A côté de ça, le chiffre d'affaires n'a progressé que de 3,9 % pour atteindre 12,9 millions d'euros, couvrant à peine la moitié de la masse salariale. Les recettes liées à la compétition ont augmenté à 1,2 million d'euros, mais les recettes commerciales ont chuté à 6,2 millions d'euros, la billetterie a reculé à 3 millions d'euros et les recettes TV ont diminué à 2,4 millions d'euros suite au passage de la diffusion de la Liga ACB sur DAZN.
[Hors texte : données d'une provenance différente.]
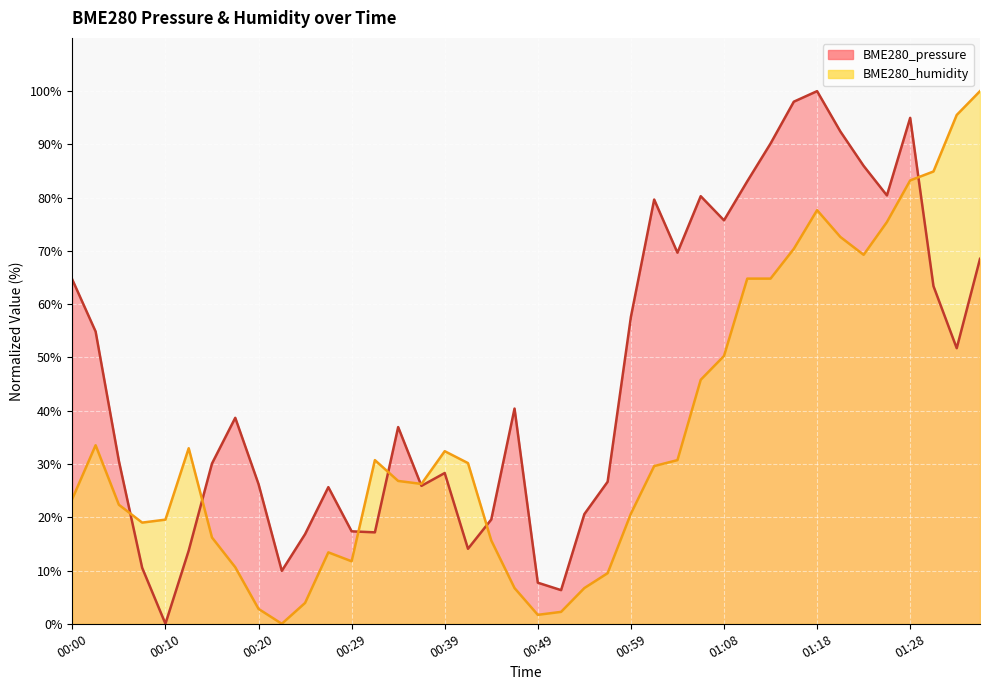

What position from the left is 00:59?

25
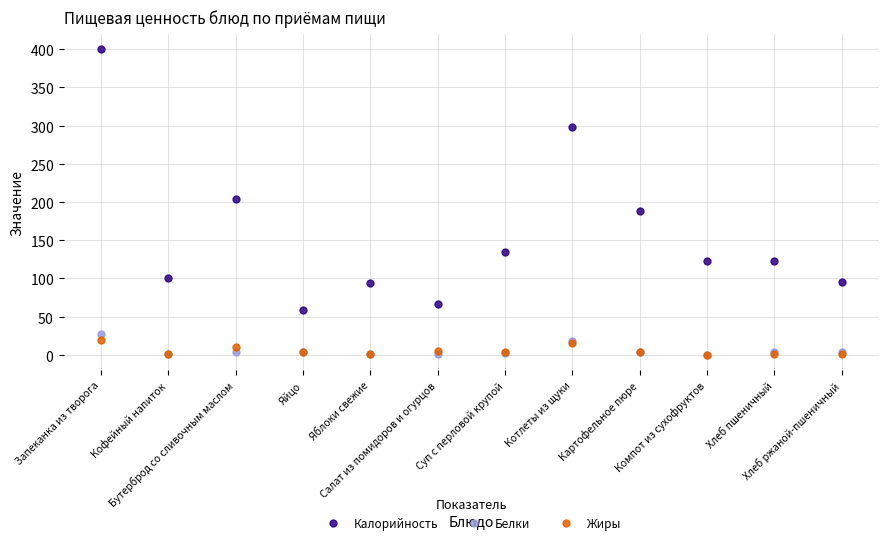

Does the chart have visible grid lines?

Yes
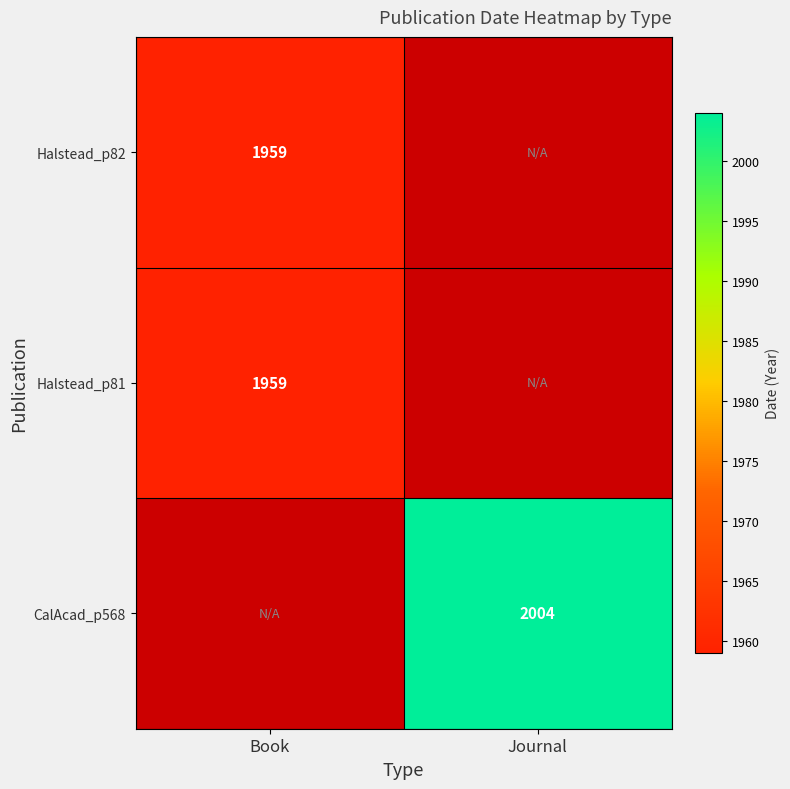

Is the value of Halstead_p81 at Book greater than the value of CalAcad_p568 at Journal?

No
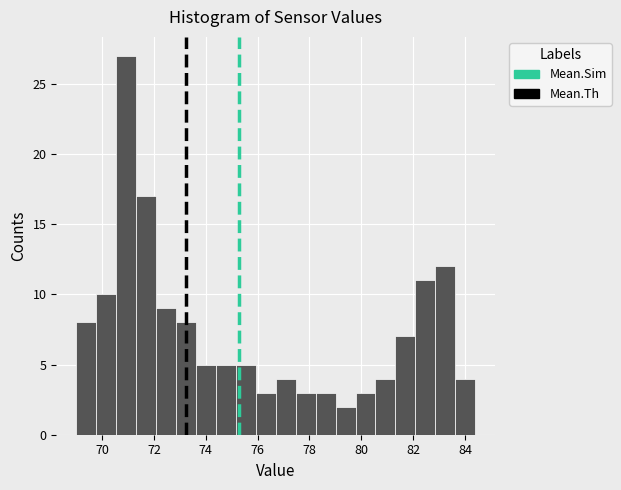

Read against the x-axis, roughly where is the centre of the tallest bar?

71.0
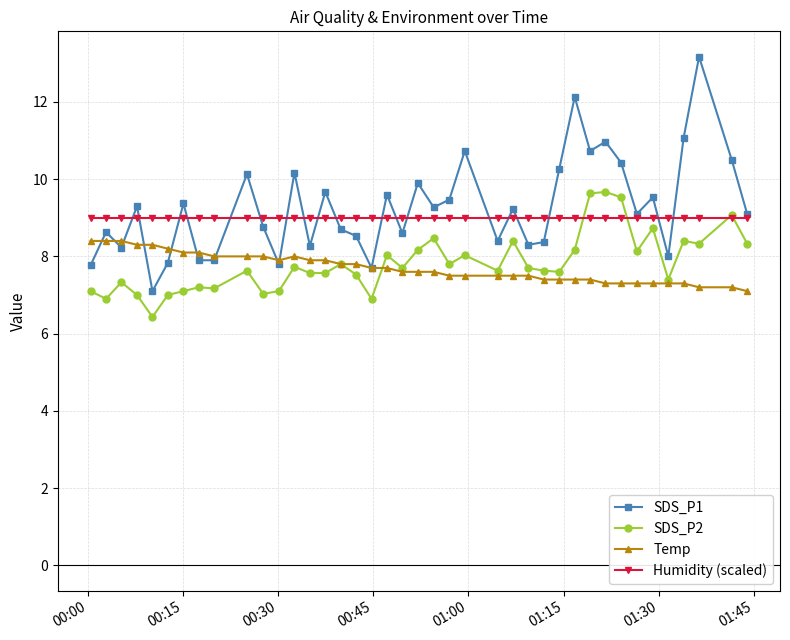

True or false: SDS_P2 has more than 2 points higher than both neighbors.

True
Le Real Madrid est l'un des symboles de la gabegie financière des clubs d'Euroleague et il n'a pas encore pris de décision définitive concernant son avenir au sein de l'écosystème des compétitions européennes de basketball, ce bien qu'il soit l'un des clubs les plus étroitement liés aux projets de la NBA et de la FIBA. La date limite légale pour le renouvellement des licences d'Euroleague est fixée au 30 juin, et seuls le Real Madrid, Fenerbahçe et l'ASVEL n'ont pas encore signé d'engagement.
C'est bien entendu la section football qui se charge d'éponger le déficit de la section basket.